About this calculator
A circle sector is the 'pie slice' region bounded by two radii and the arc between them. Its area is a fraction of the full circle area: Sector Area = π × r² × (θ / 360°) when θ is in degrees, or Sector Area = ½ × r² × θ when θ is in radians. The arc length — the curved edge of the slice — is Arc Length = 2πr × (θ / 360°) in degrees, or simply Arc Length = r × θ in radians. Both formulas scale linearly with the central angle: a 90° sector is exactly one-quarter of the circle. Converting between angle units is straightforward: θ(rad) = θ(deg) × π / 180.
How to use
Say you have a circle with radius r = 8 units and a central angle of 45°. First calculate sector area: Area = π × 8² × (45 / 360) = π × 64 × 0.125 = 8π ≈ 25.13 square units. Then find arc length: Arc = 2π × 8 × (45 / 360) = 16π × 0.125 = 2π ≈ 6.28 units. Enter 8 in the Radius field, 45 in the Central Angle field, select Degrees, and the calculator returns both values immediately.
Frequently asked questions
How do I find the area of a circle sector using degrees?
Use the formula Sector Area = π × r² × (θ / 360), where r is the radius and θ is the central angle in degrees. The ratio θ/360 represents what fraction of the full circle the sector occupies. For example, a 120° sector covers one-third of the circle, so its area is (1/3)πr². Always ensure your angle is less than or equal to 360° for a valid sector.

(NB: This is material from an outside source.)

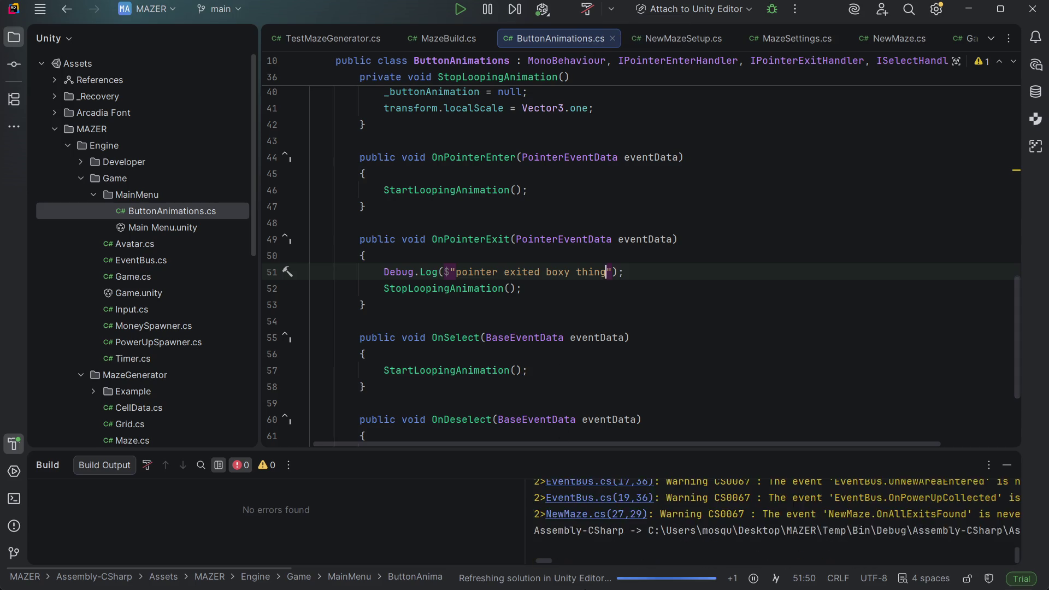
{"action": "mouse_move", "coordinate": [666, 585]}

What is the difference between a circle sector and a circle segment?
A sector is the pie-slice region between two radii and the connecting arc — it includes the two straight edges. A segment is the region between a chord (straight line) and the arc it subtends, with no straight radii involved. To find a segment's area you subtract the triangle formed by the two radii and the chord from the sector area. This calculator focuses on sectors, so for segments you would need an extra step.
How do I convert the central angle from degrees to radians for the arc length formula?
Multiply degrees by π/180 to get radians: θ(rad) = θ(deg) × π / 180. For example, 90° becomes 90 × π/180 = π/2 ≈ 1.5708 radians. In radian mode the arc length formula simplifies to L = r × θ, which is often easier to compute by hand. This calculator accepts both units directly, so you can enter either and it handles the conversion internally.